Earl’s face went pale. “Are you trying to tempt me, Mister Satan?” he asked, a slight smirk giving his face a harder, less congenial appearance.
“What?” Saytaan asked. “Our specialists have reviewed the camera footage of your playing,” he said, “and nothing looks out of the ordinary. So I’ve claime–uh cleared you.”
“Incident?” asked Earl. “What incident?”
“The alleged theft of the one dollar chip you say might have accidentally become mixed in with your own chips,” he said with growing impatience.
“Oh I didn’t steal anything,” Earl said. “At least, I didn’t mean to if I did. Which I didn’t. But you,” Earl said. “You aim to steal something from me, don’t you?”

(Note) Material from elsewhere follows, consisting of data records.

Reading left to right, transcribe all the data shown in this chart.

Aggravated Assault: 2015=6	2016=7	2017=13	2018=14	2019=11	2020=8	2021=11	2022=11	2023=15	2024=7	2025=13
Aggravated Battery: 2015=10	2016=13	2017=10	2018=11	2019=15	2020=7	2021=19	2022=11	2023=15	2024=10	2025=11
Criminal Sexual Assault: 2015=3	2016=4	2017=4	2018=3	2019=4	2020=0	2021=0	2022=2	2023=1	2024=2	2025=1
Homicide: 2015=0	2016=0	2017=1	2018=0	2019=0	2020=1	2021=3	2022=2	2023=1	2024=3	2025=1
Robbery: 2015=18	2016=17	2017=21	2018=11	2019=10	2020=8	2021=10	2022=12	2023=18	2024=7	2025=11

The security man’s eyes narrowed. “Please, if I can not be of any further service, take your winnings and enjoy your eterni–that is, your stay, sir.”
“Thought so,” Earl said confidently. Without warning he swiftly pulled a gleaming Civil War era short sword from inside his jacket and sliced through the man’s neck, swiftly and cleanly in one smooth motion. “Sic Semper, lesser demon!” he shouted as a bright light flashed, temporarily obscuring everyone in the booth and causing Earl to avert his eyes as the light intensified and enveloped the demon. Earl secured the sword in the scabbard in his coat and then turned back to confirm no trace of the demon remained.

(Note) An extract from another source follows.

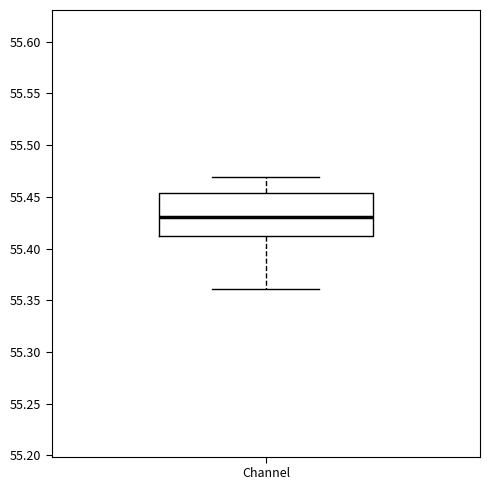

Read this box plot against the y-axis: the position of the median line, the range covered by the box, and the ends of both whiskers. The values are not printed on the chart, so give them approximately, as read against the axis.

median 55.430, box 55.410 to 55.455, whiskers 55.360 to 55.470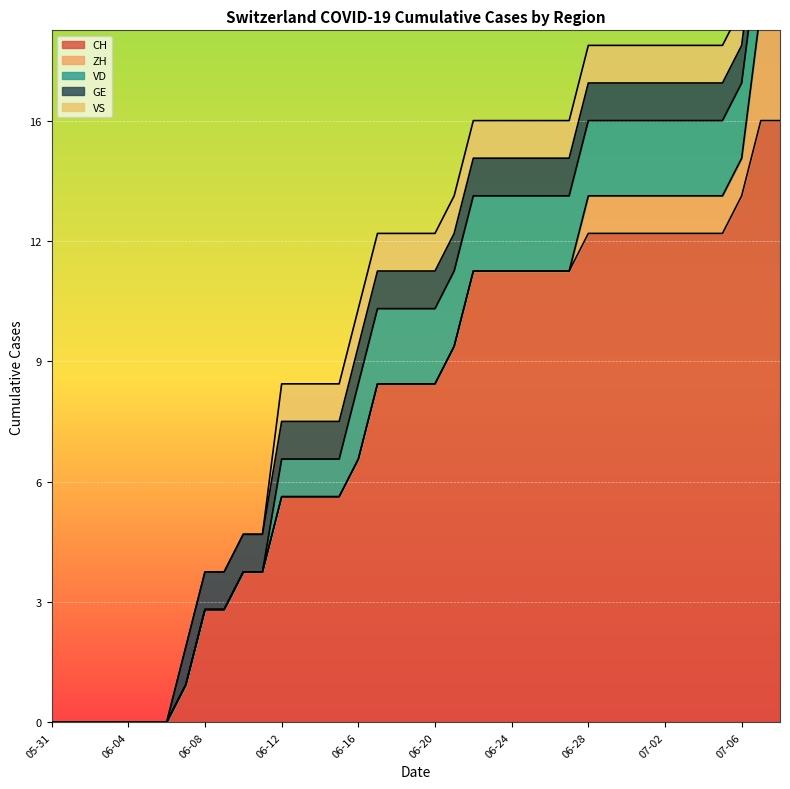

What is the label of the 38th point from the right?

2020-06-01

Earl found himself alone again at the cashier’s window where Dina was counting out his money. Dina and one other cashier were once again the only people in the booth. It was as if nothing had happened.

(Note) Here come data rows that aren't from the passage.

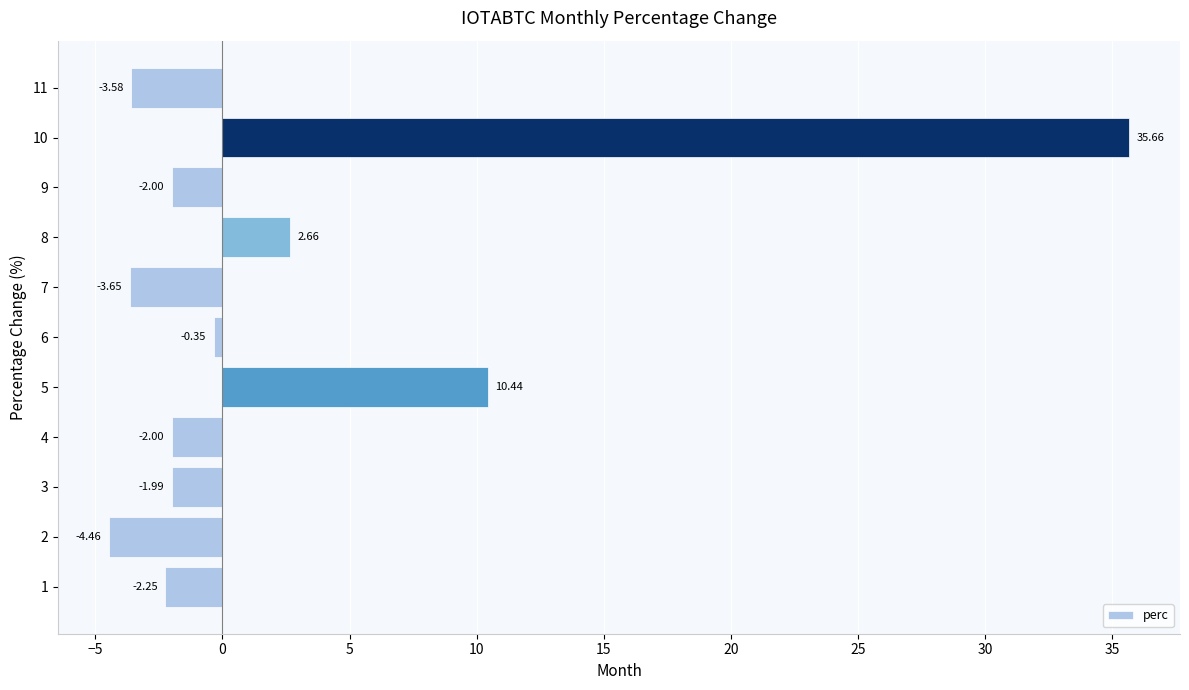

Which category has the highest value across all series?

10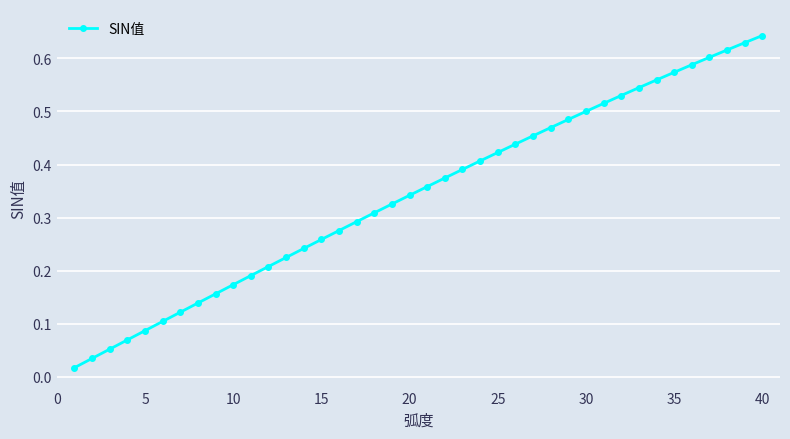

What is the sum of all values?

13.7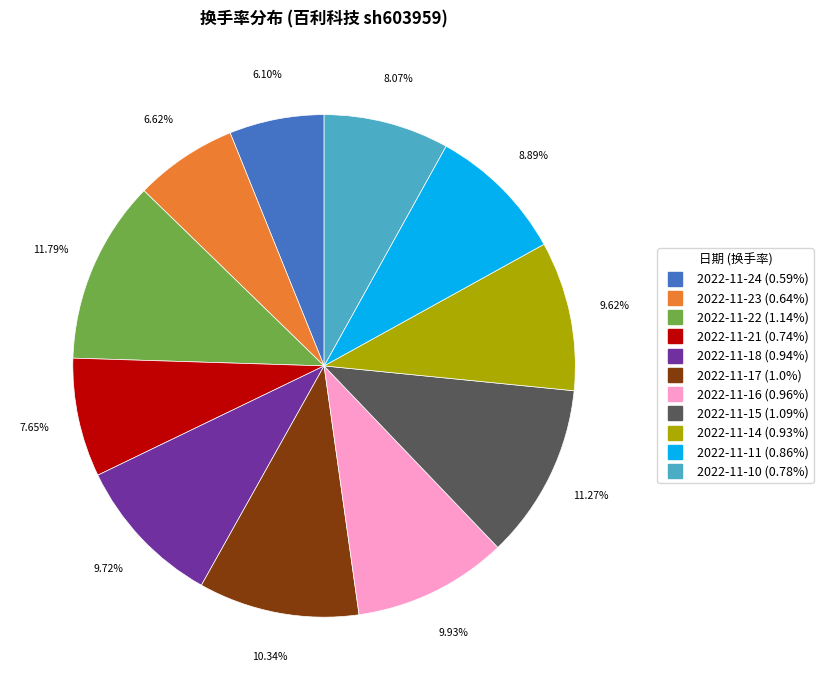

Is it true that 2022-11-24 is 6% of the pie?

True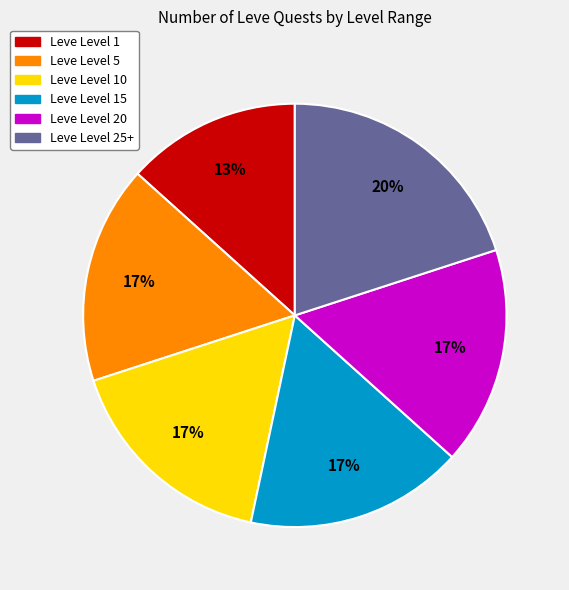

How many segments does this pie chart have?

6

“One-hundred eighty-five, six, and seven,” she said as she flicked the crisp bills down on the counter. “Is there anything else I can kil–do for you?”
Earl studied her for a few seconds, then smiled sheepishly and looked at her name tag. “Well, ma’am, I couldn’t help but notice you don’t have a ring on your finger, and, well now your name tag says Dinah, with an ‘H’.”
“Yes?” she said, her eyes narrowing.
“That would be ‘H’,” he said. “For Hell.”
Without warning Earl flicked his wrist and tossed a dirty, white one-dollar chip through the gap in the bars directly at the cashier’s face. Surprised and slightly panicked, her eyes flashed yellow and he quickly, smoothly drew his sword just as the demon poured itself through the bars and sprung at him.
“Goddam,” he said, swinging for her neck. “I love this fuckin’ job.”